Given information:
#####

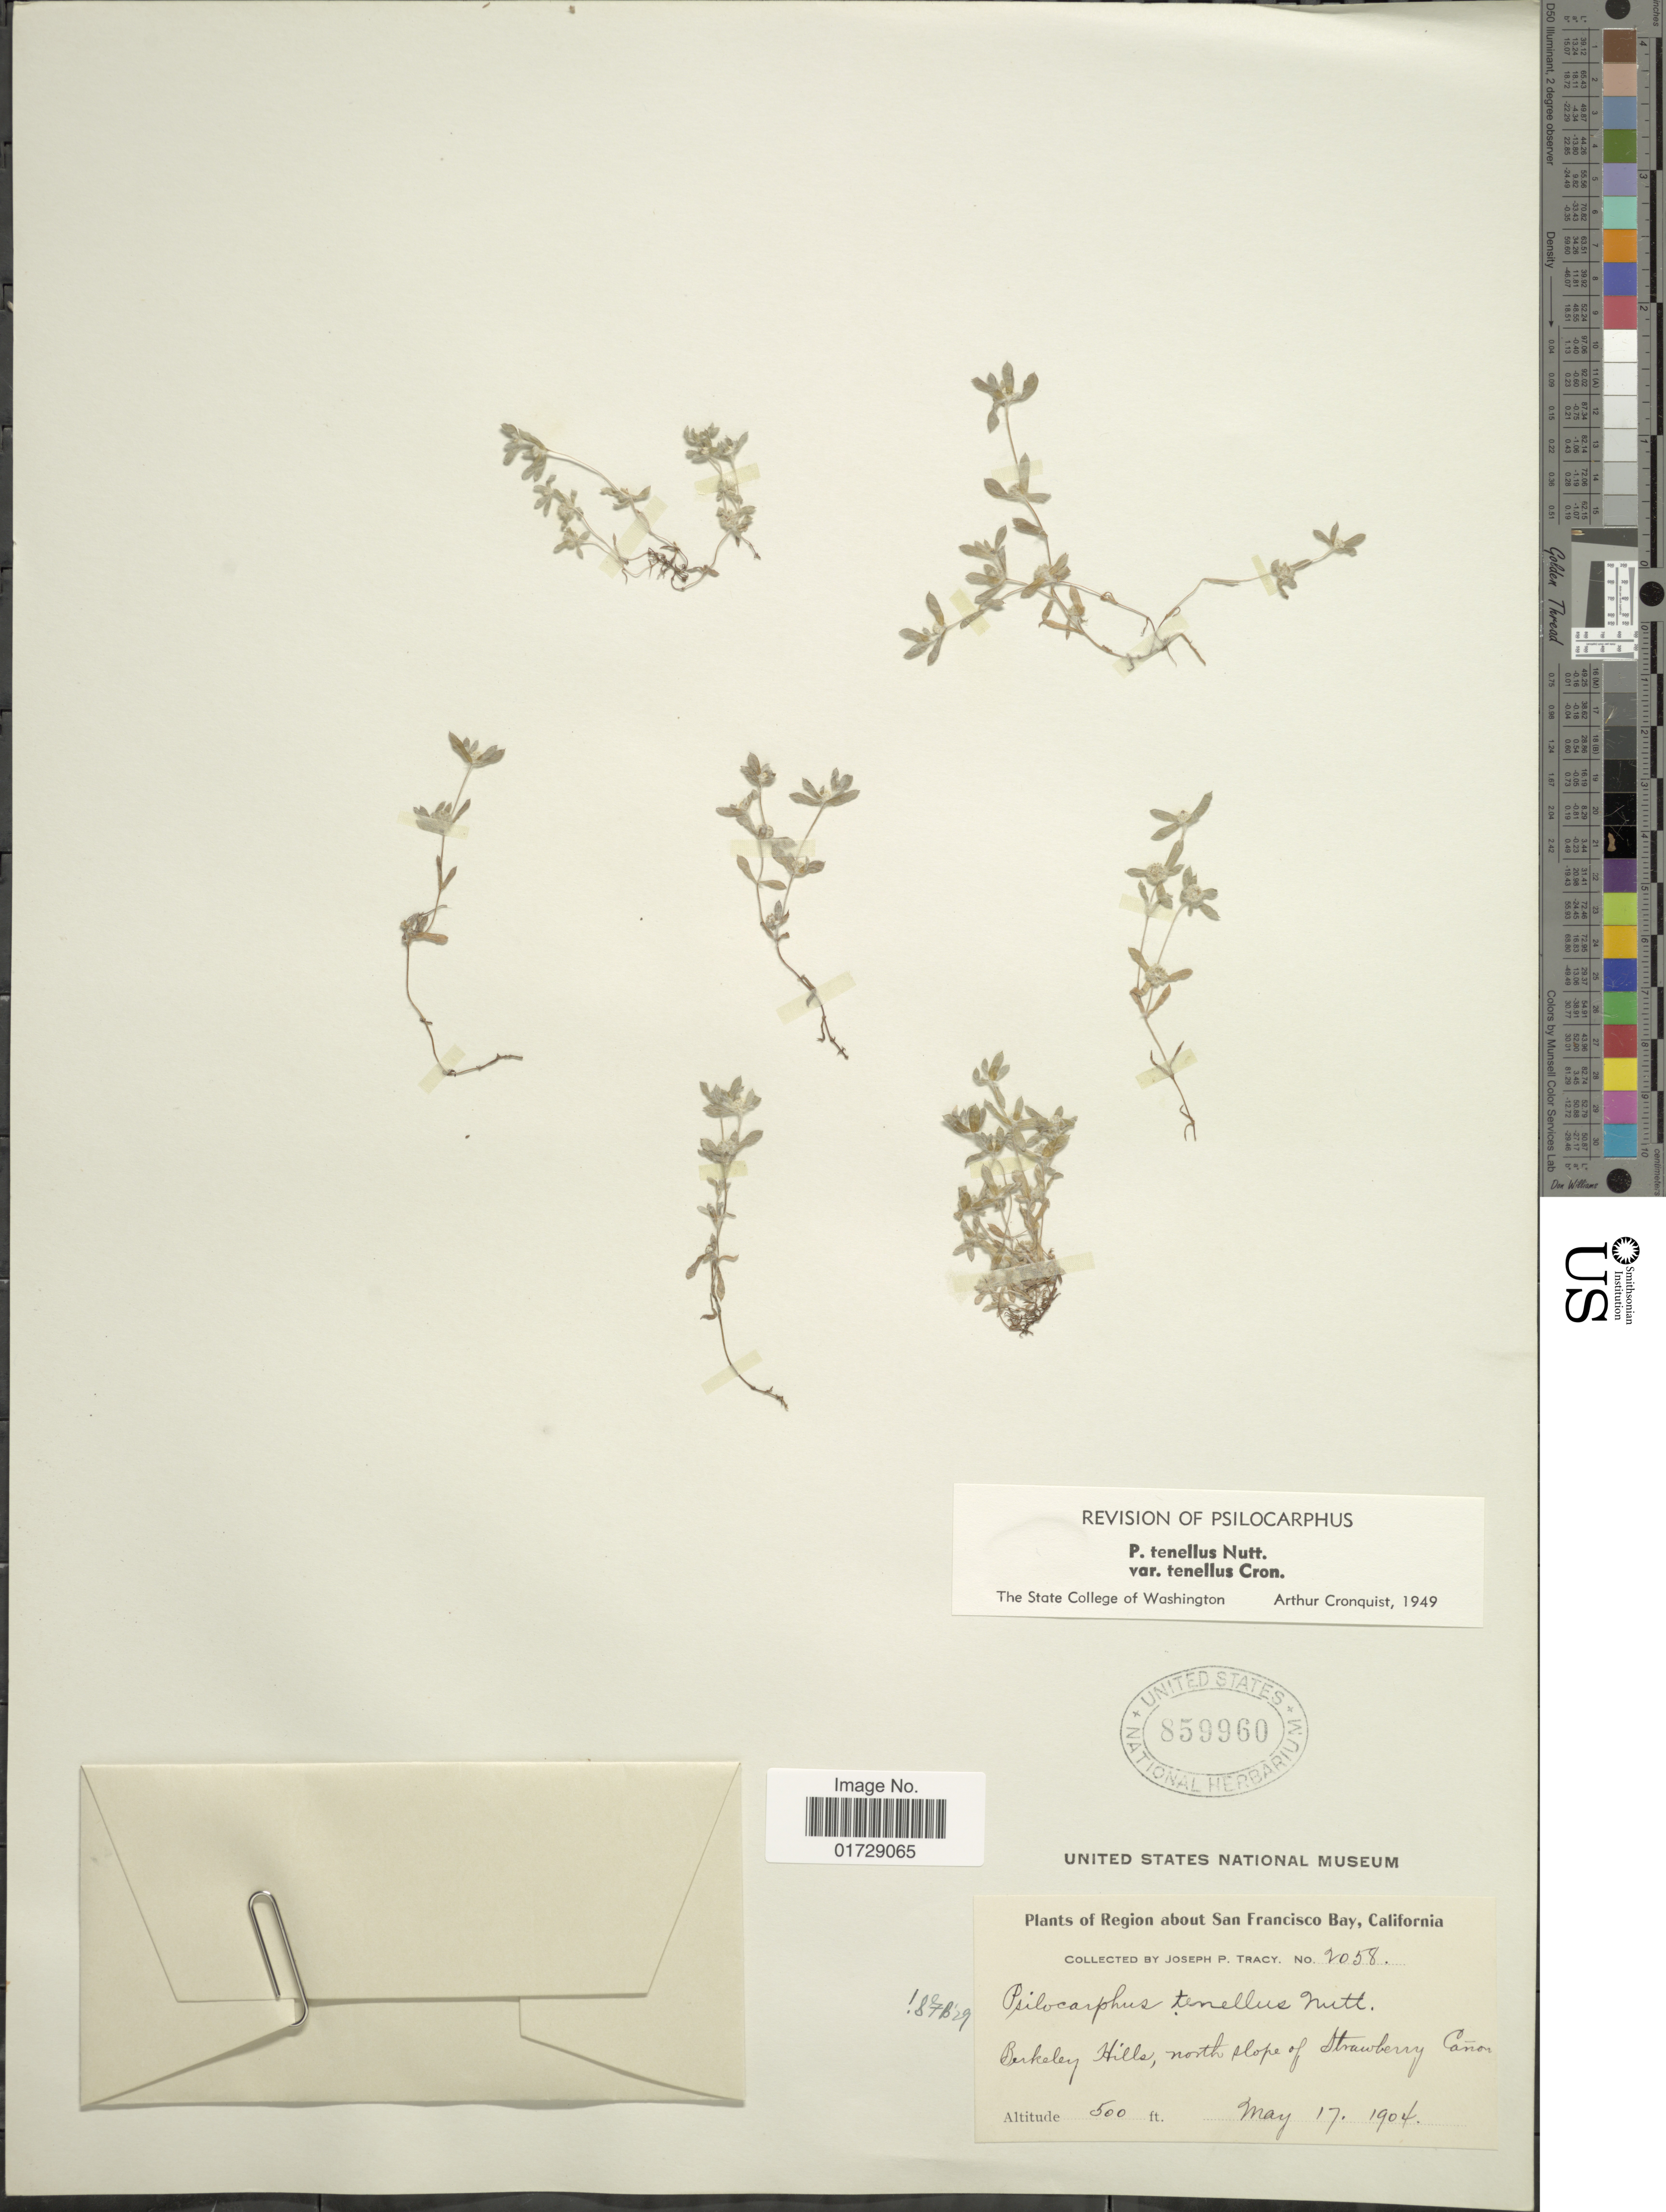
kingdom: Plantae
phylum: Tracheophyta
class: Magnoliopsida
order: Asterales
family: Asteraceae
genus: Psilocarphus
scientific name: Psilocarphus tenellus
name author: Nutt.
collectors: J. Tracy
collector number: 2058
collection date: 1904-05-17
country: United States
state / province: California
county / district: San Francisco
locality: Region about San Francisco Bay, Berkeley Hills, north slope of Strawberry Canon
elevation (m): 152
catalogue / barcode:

#####

Reproduce the records word for word, starting at the line that contains "class: Magnoliopsida" and ending with the last line of the records, both included.

Exercise output:
class: Magnoliopsida
order: Asterales
family: Asteraceae
genus: Psilocarphus
scientific name: Psilocarphus tenellus
name author: Nutt.
collectors: J. Tracy
collector number: 2058
collection date: 1904-05-17
country: United States
state / province: California
county / district: San Francisco
locality: Region about San Francisco Bay, Berkeley Hills, north slope of Strawberry Canon
elevation (m): 152
catalogue / barcode:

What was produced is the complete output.